I need to run a function on a large groupby
query that checks whether two subGroups have any overlapping dates. Below is an example of a single group tmp
:
ID num start stop subGroup
0 21 10 2006-10-10 2008-10-03 1
1 21 46 2006-10-10 2100-01-01 2
2 21 5 1997-11-25 1998-09-29 1
3 21 42 1998-09-29 2100-01-01 2
4 21 3 1997-01-07 1997-11-25 1
5 21 6 2006-10-10 2008-10-03 1
6 21 47 1998-09-29 2006-10-10 2
7 21 4 1997-01-07 1998-09-29 1
The function I wrote to do this looks like this:
def hasOverlap(tmp):
d2_starts = tmp[tmp['subGroup']==2]['start']
d2_stops = tmp[tmp['subGroup']==2]['stop']

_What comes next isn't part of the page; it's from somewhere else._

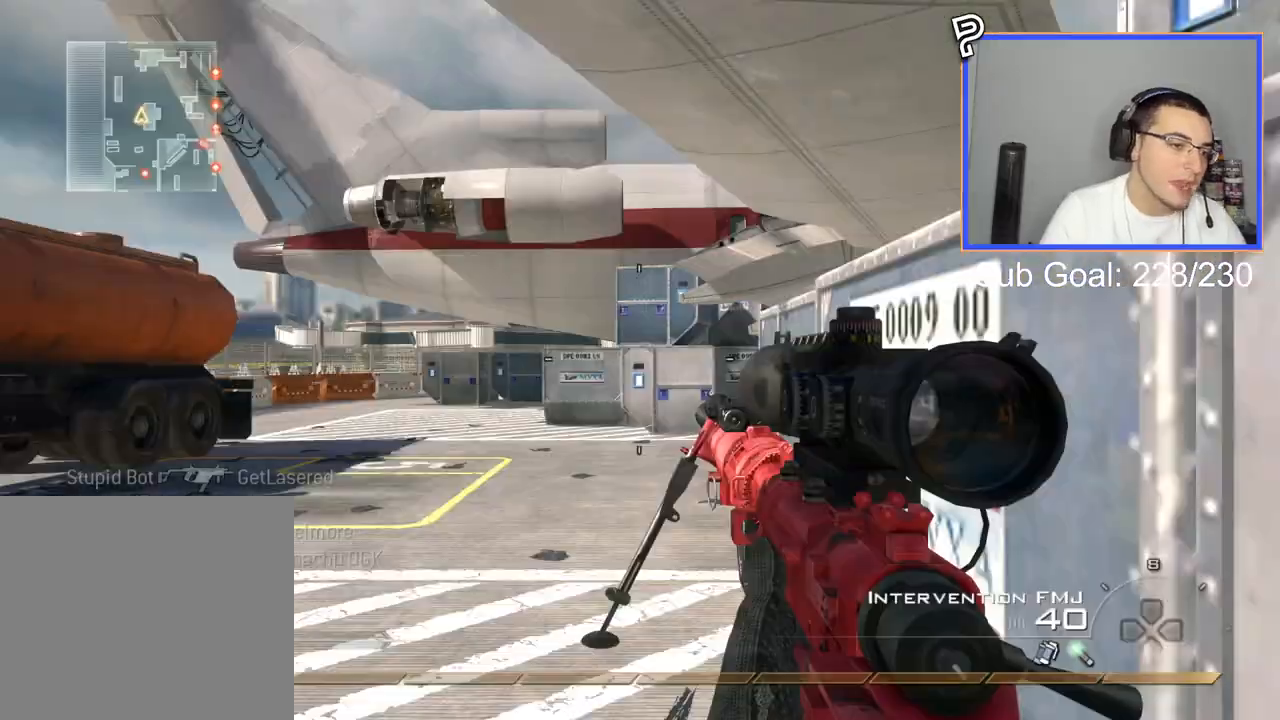
{"buttons": ["L3"], "left_stick": "up", "right_stick": "center", "events": [[33, "SQUARE", "up"], [134, "SQUARE", "down"], [200, "SQUARE", "up"], [284, "SQUARE", "down"], [334, "L3", "down"], [350, "SQUARE", "up"]]}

return tmp[tmp['subGroup']==1].apply(lambda row_d1:
(
#Check for part nested D2 in D1
((d2_starts >= row_d1['start']) &
(d2_starts < row_d1['stop']) ) |
((d2_stops >= row_d1['start']) &
(d2_stops < row_d1['stop']) ) |
#Check for fully nested D1 in D2
((d2_stops >= row_d1['stop']) &
(d2_starts <= row_d1['start']) )
).any()
,axis = 1
).any()
The problem is that this code has many redundancies and when I run the query:
groups.agg(hasOverlap)
It takes an unreasonably long time to terminate.
Are there any performance fixes (such as using built-in functions or set_index) that I could do to speed this up?